To-do item: In the passage on the real analysis problem book, retype everything from "Abbott, Elementary Classical" down to "learns most mathematics.".

Furthermore, modern concepts such as open and closed sets were introduced in the 1900s.
Today nearly every undergraduate mathematics program requires at least one semester of Real Analysis. Often, students consider this course to be the most challenging or even intimidating of all their mathematics major requirements. The primary goal of this book is to alleviate those concerns by systematically solving the problems related to the core concepts of most analysis courses. In doing so, we hope that learning analysis becomes less taxing and thereby more satisfying.
The wide variety of exercises presented in this book range from the computational to the more conceptual and vary in diﬃculty. They cover the following subjects: Set Theory, Real Numbers, Sequences, Limits of Functions, Continuity, Diﬀerentiability, Integration, Series, Metric Spaces, Sequences and Series of Functions and Fundamentals of Topology. Prerequisites for accessing this book are a robust understanding of Calculus and Linear Algebra. While we deﬁne the concepts and cite theorems used in each chapter, it is best to use this book alongside standard analysis books such as: Principles of Mathematical Analysis by W. Rudin, Understanding Analysis by S.
Abbott, Elementary Classical Analysis by J. E. Marsden and M. J. Hoﬀman, and Elements of Real Analysis by D. A. Sprecher. A list of analysis texts is provided at the end of the book.
Although A Problem Book in Real Analysis is intended mainly for undergraduate mathematics students, it can also be used by teachers to enhance their lectures or as an aid in preparing exams.
The proper way to use this book is for students to ﬁrst attempt to solve its problems without looking at solutions. Furthermore, students should try to produce solutions which are diﬀerent from those presented in this book. It is through the search for a solution that one learns most mathematics.

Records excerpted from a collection
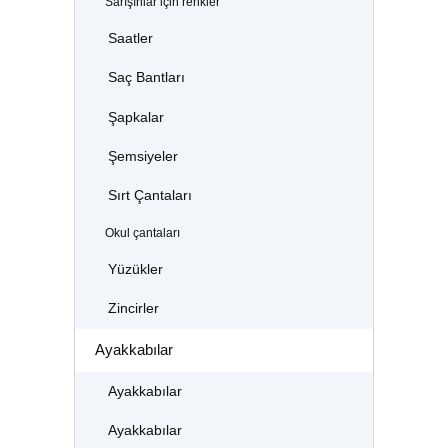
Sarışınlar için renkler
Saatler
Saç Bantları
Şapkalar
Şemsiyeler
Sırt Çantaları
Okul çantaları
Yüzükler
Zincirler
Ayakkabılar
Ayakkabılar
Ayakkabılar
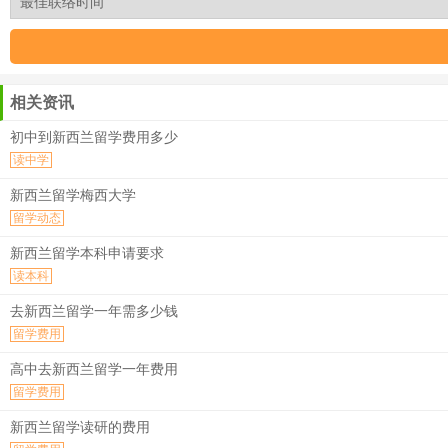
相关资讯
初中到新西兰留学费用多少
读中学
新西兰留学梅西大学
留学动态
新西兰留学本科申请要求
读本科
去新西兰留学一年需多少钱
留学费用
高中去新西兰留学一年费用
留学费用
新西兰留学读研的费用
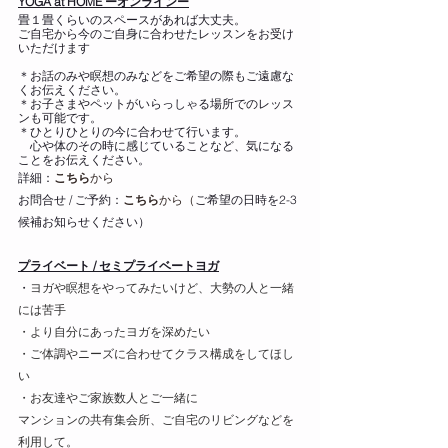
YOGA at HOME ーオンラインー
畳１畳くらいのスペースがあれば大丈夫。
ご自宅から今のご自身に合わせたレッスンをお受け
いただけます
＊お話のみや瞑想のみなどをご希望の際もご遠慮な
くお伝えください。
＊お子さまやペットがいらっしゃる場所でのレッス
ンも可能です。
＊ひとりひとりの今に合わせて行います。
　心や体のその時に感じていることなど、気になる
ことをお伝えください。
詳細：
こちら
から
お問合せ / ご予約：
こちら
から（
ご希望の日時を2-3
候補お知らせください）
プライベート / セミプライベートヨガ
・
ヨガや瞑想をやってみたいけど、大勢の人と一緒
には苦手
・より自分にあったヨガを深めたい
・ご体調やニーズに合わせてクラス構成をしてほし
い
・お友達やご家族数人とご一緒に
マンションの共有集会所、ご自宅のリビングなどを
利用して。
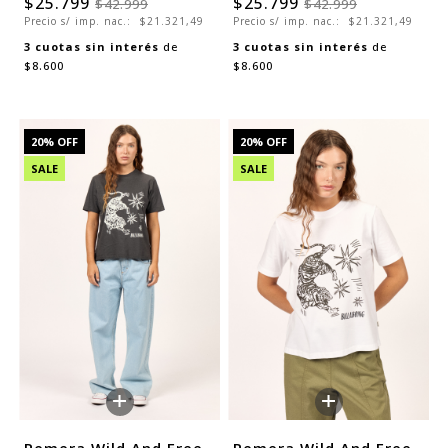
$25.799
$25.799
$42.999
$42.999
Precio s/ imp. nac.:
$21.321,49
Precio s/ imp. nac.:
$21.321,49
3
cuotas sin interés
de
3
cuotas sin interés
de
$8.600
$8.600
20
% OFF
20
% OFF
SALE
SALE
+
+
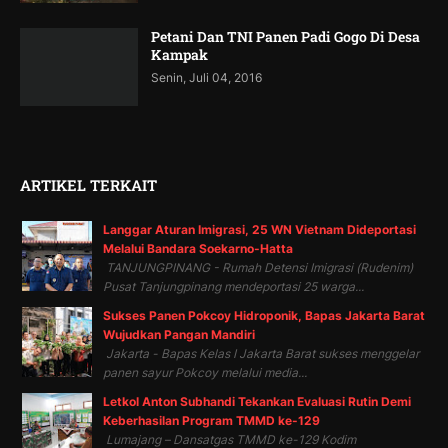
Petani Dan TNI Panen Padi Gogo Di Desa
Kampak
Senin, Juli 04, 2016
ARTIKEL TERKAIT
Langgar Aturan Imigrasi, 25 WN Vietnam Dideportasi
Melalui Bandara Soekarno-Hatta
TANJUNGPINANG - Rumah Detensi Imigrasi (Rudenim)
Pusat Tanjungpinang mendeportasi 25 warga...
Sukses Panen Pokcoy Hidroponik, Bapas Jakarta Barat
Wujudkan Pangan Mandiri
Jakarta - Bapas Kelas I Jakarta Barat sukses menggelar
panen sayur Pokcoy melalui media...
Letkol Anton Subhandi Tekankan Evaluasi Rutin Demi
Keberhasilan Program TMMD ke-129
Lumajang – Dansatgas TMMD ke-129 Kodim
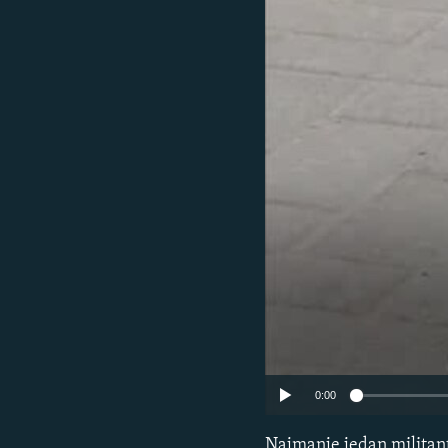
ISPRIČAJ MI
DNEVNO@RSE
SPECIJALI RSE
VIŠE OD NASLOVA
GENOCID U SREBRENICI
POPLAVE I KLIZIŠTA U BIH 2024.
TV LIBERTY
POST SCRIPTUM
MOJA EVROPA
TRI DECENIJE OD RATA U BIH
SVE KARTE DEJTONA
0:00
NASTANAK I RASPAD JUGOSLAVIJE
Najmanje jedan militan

Written answer:
Abbott, Elementary Classical Analysis by J. E. Marsden and M. J. Hoﬀman, and Elements of Real Analysis by D. A. Sprecher. A list of analysis texts is provided at the end of the book.
Although A Problem Book in Real Analysis is intended mainly for undergraduate mathematics students, it can also be used by teachers to enhance their lectures or as an aid in preparing exams.
The proper way to use this book is for students to ﬁrst attempt to solve its problems without looking at solutions. Furthermore, students should try to produce solutions which are diﬀerent from those presented in this book. It is through the search for a solution that one learns most mathematics.